Task to carry out. Pictures aside, write out the data exactly as it reads.
++++ The data
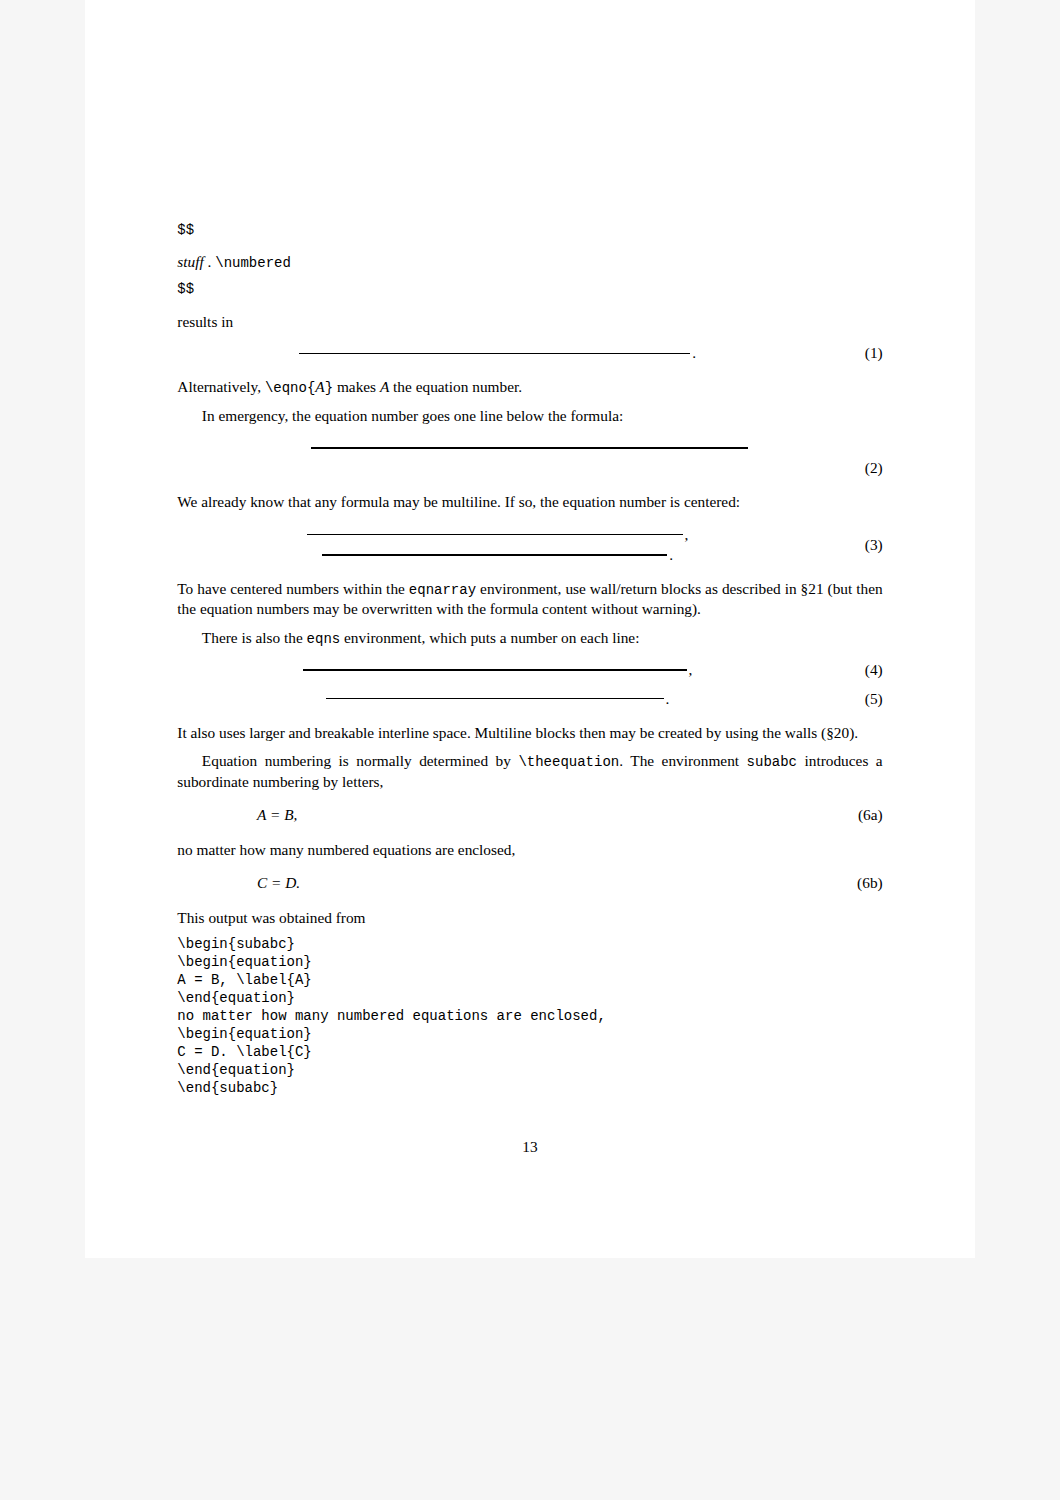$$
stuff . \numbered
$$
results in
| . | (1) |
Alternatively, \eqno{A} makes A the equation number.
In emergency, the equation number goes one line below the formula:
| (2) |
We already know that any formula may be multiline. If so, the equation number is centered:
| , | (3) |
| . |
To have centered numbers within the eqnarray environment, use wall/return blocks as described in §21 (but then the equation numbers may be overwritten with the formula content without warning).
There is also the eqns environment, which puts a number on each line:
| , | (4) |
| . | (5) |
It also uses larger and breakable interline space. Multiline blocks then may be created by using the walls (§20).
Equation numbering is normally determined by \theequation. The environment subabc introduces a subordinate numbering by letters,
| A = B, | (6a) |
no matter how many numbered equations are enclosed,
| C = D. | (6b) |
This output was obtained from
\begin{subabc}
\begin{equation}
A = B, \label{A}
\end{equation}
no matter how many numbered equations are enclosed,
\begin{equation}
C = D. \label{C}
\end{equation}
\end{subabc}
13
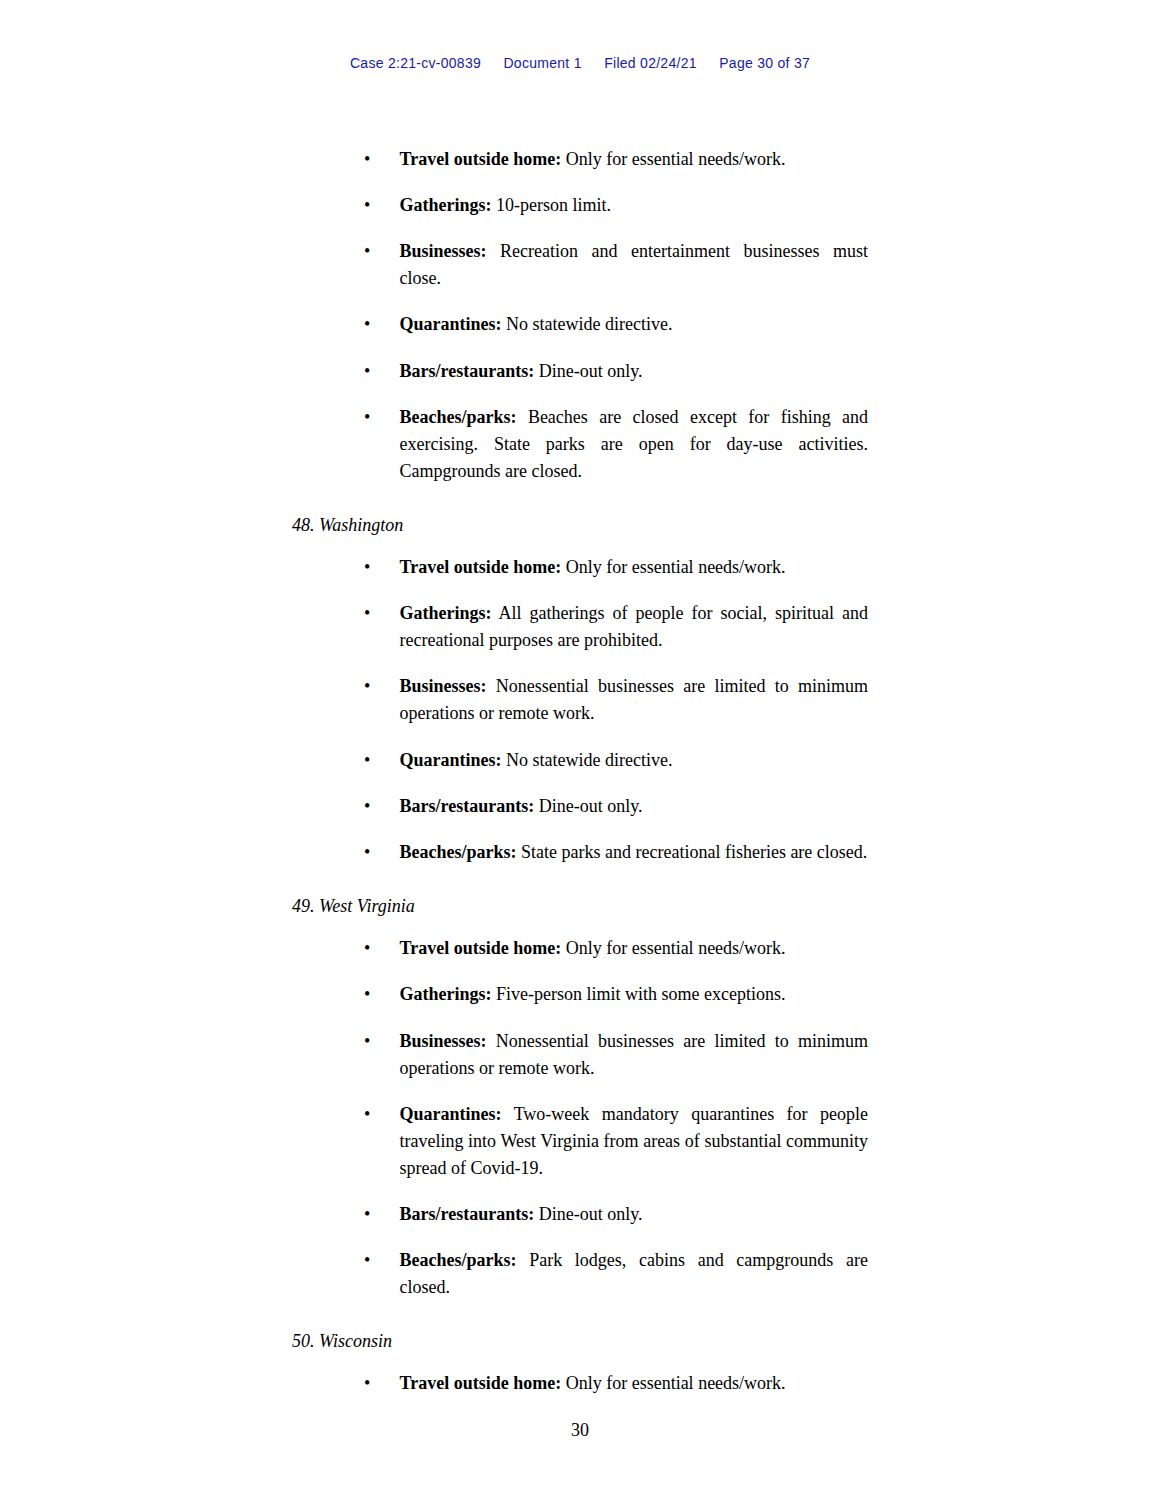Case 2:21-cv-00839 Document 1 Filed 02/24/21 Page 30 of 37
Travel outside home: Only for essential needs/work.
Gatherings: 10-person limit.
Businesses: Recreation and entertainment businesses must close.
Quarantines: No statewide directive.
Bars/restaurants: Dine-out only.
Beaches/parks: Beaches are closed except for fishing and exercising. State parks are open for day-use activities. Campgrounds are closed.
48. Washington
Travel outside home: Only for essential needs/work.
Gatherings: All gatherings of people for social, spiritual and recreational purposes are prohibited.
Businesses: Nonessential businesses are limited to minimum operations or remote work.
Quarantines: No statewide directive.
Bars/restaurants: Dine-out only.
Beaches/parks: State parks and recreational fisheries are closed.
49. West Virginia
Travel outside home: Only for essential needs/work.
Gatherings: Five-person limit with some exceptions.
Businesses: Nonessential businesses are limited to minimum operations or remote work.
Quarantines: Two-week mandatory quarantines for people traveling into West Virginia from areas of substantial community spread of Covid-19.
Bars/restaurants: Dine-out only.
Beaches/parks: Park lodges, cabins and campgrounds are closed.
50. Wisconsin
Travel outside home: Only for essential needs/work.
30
++++++++
Final answer.
$$
stuff . \numbered
$$
results in
| . | (1) |
Alternatively, \eqno{A} makes A the equation number.
In emergency, the equation number goes one line below the formula:
| (2) |
We already know that any formula may be multiline. If so, the equation number is centered:
| , | (3) |
| . |
To have centered numbers within the eqnarray environment, use wall/return blocks as described in §21 (but then the equation numbers may be overwritten with the formula content without warning).
There is also the eqns environment, which puts a number on each line:
| , | (4) |
| . | (5) |
It also uses larger and breakable interline space. Multiline blocks then may be created by using the walls (§20).
Equation numbering is normally determined by \theequation. The environment subabc introduces a subordinate numbering by letters,
| A = B, | (6a) |
no matter how many numbered equations are enclosed,
| C = D. | (6b) |
This output was obtained from
\begin{subabc}
\begin{equation}
A = B, \label{A}
\end{equation}
no matter how many numbered equations are enclosed,
\begin{equation}
C = D. \label{C}
\end{equation}
\end{subabc}
13
Case 2:21-cv-00839 Document 1 Filed 02/24/21 Page 30 of 37
Travel outside home: Only for essential needs/work.
Gatherings: 10-person limit.
Businesses: Recreation and entertainment businesses must close.
Quarantines: No statewide directive.
Bars/restaurants: Dine-out only.
Beaches/parks: Beaches are closed except for fishing and exercising. State parks are open for day-use activities. Campgrounds are closed.
48. Washington
Travel outside home: Only for essential needs/work.
Gatherings: All gatherings of people for social, spiritual and recreational purposes are prohibited.
Businesses: Nonessential businesses are limited to minimum operations or remote work.
Quarantines: No statewide directive.
Bars/restaurants: Dine-out only.
Beaches/parks: State parks and recreational fisheries are closed.
49. West Virginia
Travel outside home: Only for essential needs/work.
Gatherings: Five-person limit with some exceptions.
Businesses: Nonessential businesses are limited to minimum operations or remote work.
Quarantines: Two-week mandatory quarantines for people traveling into West Virginia from areas of substantial community spread of Covid-19.
Bars/restaurants: Dine-out only.
Beaches/parks: Park lodges, cabins and campgrounds are closed.
50. Wisconsin
Travel outside home: Only for essential needs/work.
30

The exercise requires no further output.